The office of the Director of Public Prosecutions (DPP) has signalled its intention to appeal the dismissal of the charges against former Public Service Minister Jennifer Westford and her aide Margaret Cummings for the alleged theft of over $600 million from the state.
Although the DPP’s Chambers in a press release yesterday said a notice of appeal was filed in the Guyana Court of Appeal on August 30th, it later clarified when contacted by this newspaper that the actual appeal has not yet been filed.
Stabroek News was reliably informed that what the state has done is given oral notice of its intention to appeal.
As a result, the grounds on which the DPP will be appealing the matter is not yet known. These will be disclosed once the formal appeal is filed.
Thereafter, a date will be set for hearing of the matter by the Guyana Court of Appeal, before which Stabroek News was told it will be filed.
As required by law, appeals are to be filed within 14 days of matters being concluded.
The DPP’s release announcing the planned appeal was in response to a story published in the August 29th edition of this newspaper, under the headline “DPP should appeal dismissal of charges against Westford and Cummings, lawyers say.”
The matters against Westford and Cummings were concluded on August 24th.
Principal Magistrate Judy Latchman dismissed the charges against the former PPP/C government minister and Cummings for the alleged theft of over $600 million from the former government.
Delivering her highly anticipated ruling in Georgetown, Magistrate Latchman told the two accused that the charges were bad in law as Westford was not a public officer at the time, and while Cummings was a public officer, there was no evidence to show that the money was taken and not used for its intended purposes.
The joint charges against Westford and Cummings, the Personnel Officer at the former ministry, stated that between the period October 19th, 2011 and April 28th, 2015, they stole a total of $639,420,000, belonging to the Government of Guyana, which they received by virtue of employment.
The money was said to have been requested for training activities to be conducted in the 10 administrative regions.
Following a police investigation and a review of the case by the DPP, the two women were charged in July, 2015.
Some of the 48 witnesses who testified during the trial could not recall the training activities. How-ever, Magistrate Latchman found that there was no prima facie evidence that Westford was a public officer at the time, as defined in the Interpretation and General Clauses Act. The magistrate went on to say that Westford was not appointed by the Public Service Commission but by the president, which does not make her a public officer. “In these circumstances, I find that at the material time Dr Jennifer Westford was not a public officer. Since all the charges against Jennifer Westford are for larceny by public officer, I find them all bad in law,” she stated.
Prior to the DPP’s public announcement of its intention to appeal the matter, legal minds had posited that such a course needed to be adopted, while questioning why a technicality that rendered the charges against the former accused bad in law was not detected during the two years the matter engaged the court’s attention.

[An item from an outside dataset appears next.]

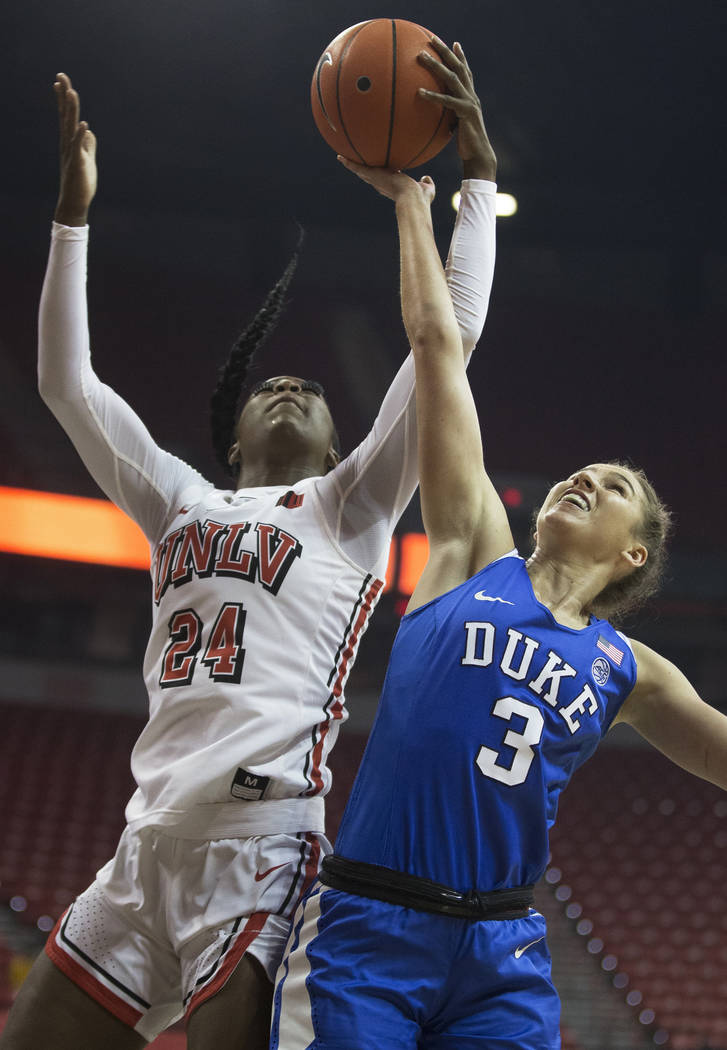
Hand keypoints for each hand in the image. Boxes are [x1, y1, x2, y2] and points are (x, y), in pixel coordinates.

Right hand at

As it relates to Cummings, the court did find prima facie evidence that she was a public officer, that she worked for Westford, that she collected the funds, and that she returned same to the minister’s office.
Cummings’ name also appeared on the memorandums as the coordinator of the activities planned for the regions, however her signature did not. The magistrate said there was no evidence that Cummings agreed to coordinate the events mentioned on the memorandums and there was also no evidence that she was authorized to spend the cash and that she did so.